[Work request]: Print exactly the lines below between the line holding "Инициативное бюджетирование" and the line holding "Имущественная поддержка субъектов малого и", inclusive, and nothing more.

Start of Block

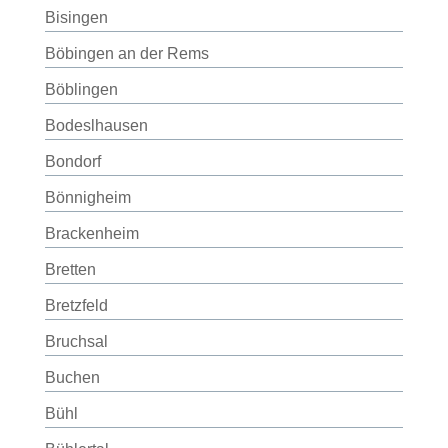
Bisingen
Böbingen an der Rems
Böblingen
Bodeslhausen
Bondorf
Bönnigheim
Brackenheim
Bretten
Bretzfeld
Bruchsal
Buchen
Bühl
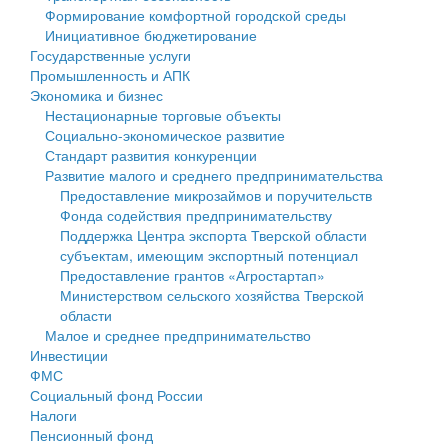
Формирование комфортной городской среды
Государственные услуги
Символика
муниципального округа Тверской области
Финансовое управление
Инициативное бюджетирование
Государственные услуги
Промышленность и АПК
Устав
Администрация Кашинского муниципального округа
Бюджет для граждан
Промышленность и АПК
Экономика и бизнес
Экономика и бизнес
Гостям округа
Тверской области
Имущество
Нестационарные торговые объекты
Социально-экономическое развитие
...
Туризм
Управление сельскими территориями
Выявление правообладателей ранее учтенных
Стандарт развития конкуренции
Развитие малого и среднего предпринимательства
Культура
Открытые данные
объектов недвижимости
Предоставление микрозаймов и поручительств
Фонда содействия предпринимательству
Образование
Работа с обращениями граждан
Имущественная поддержка субъектов малого и
Поддержка Центра экспорта Тверской области
субъектам, имеющим экспортный потенциал
Здравоохранение
Муниципальный контроль
среднего предпринимательства
Предоставление грантов «Агростартап»
Министерством сельского хозяйства Тверской
Социальная защита
Муниципальные услуги
Информационная поддержка субъектов малого и
области
Малое и среднее предпринимательство
Фотоальбом
Проекты административных регламентов
среднего предпринимательства
Инвестиции
ФМС
Антимонопольный комплаенс
Муниципальные программы
Социальный фонд России
Налоги
Противодействие коррупции
Контрольно-счетная палата
Пенсионный фонд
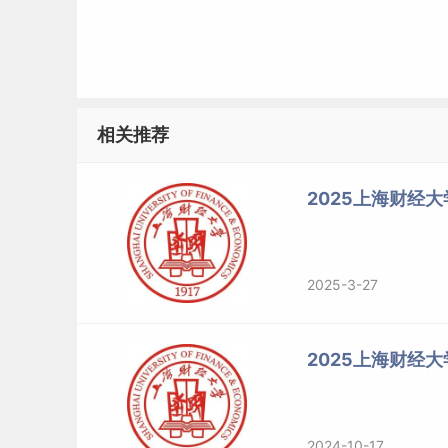
相关推荐
2025上海财经大
2025-3-27
2025上海财经
2024-10-17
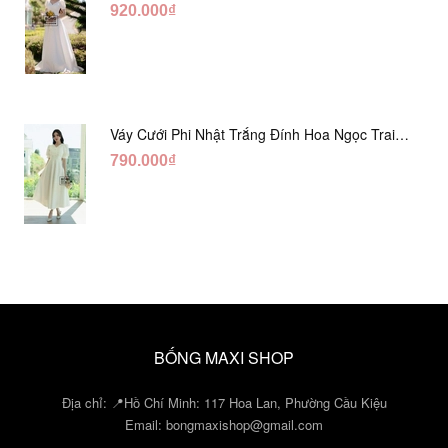
DC548
920.000₫
Váy Cưới Phi Nhật Trắng Đính Hoa Ngọc Trai
Lửng DC465
790.000₫
BỐNG MAXI SHOP
Địa chỉ: 📍Hồ Chí Minh: 117 Hoa Lan, Phường Cầu Kiệu
Email:
bongmaxishop@gmail.com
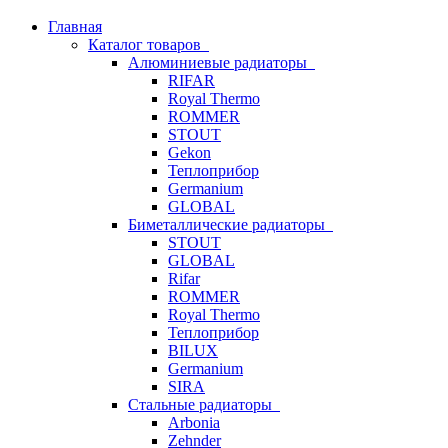
Главная
Каталог товаров
Алюминиевые радиаторы
RIFAR
Royal Thermo
ROMMER
STOUT
Gekon
Теплоприбор
Germanium
GLOBAL
Биметаллические радиаторы
STOUT
GLOBAL
Rifar
ROMMER
Royal Thermo
Теплоприбор
BILUX
Germanium
SIRA
Стальные радиаторы
Arbonia
Zehnder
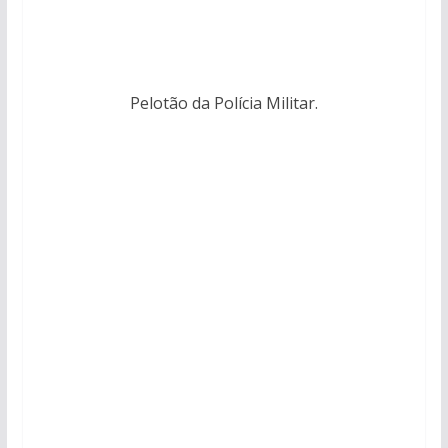
Pelotão da Polícia Militar.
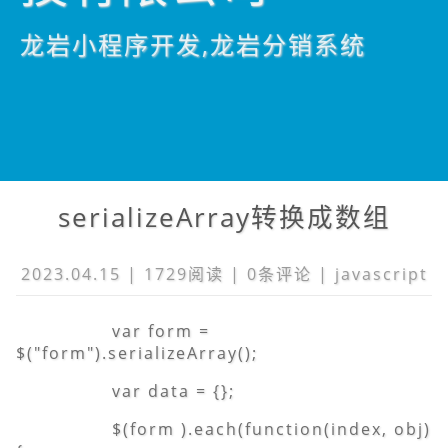
龙岩小程序开发,龙岩分销系统
serializeArray转换成数组
2023.04.15 | 1729阅读 |
0条
评论 |
javascript
var form =
$("form").serializeArray();
var data = {};
$(form ).each(function(index, obj)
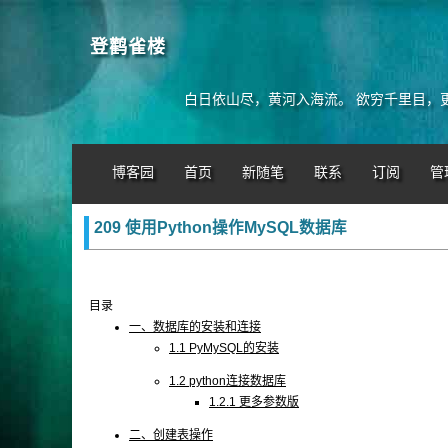
登鹳雀楼
白日依山尽，黄河入海流。 欲穷千里目，
博客园
首页
新随笔
联系
订阅
管
209 使用Python操作MySQL数据库
目录
一、数据库的安装和连接
1.1 PyMySQL的安装
1.2 python连接数据库
1.2.1 更多参数版
二、创建表操作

End of Block

[Solution to the problem]:
Инициативное бюджетирование
Государственные услуги
Промышленность и АПК
Устав
Администрация Кашинского муниципального округа
Бюджет для граждан
Промышленность и АПК
Экономика и бизнес
Экономика и бизнес
Гостям округа
Тверской области
Имущество
Нестационарные торговые объекты
Социально-экономическое развитие
...
Туризм
Управление сельскими территориями
Выявление правообладателей ранее учтенных
Стандарт развития конкуренции
Развитие малого и среднего предпринимательства
Культура
Открытые данные
объектов недвижимости
Предоставление микрозаймов и поручительств
Фонда содействия предпринимательству
Образование
Работа с обращениями граждан
Имущественная поддержка субъектов малого и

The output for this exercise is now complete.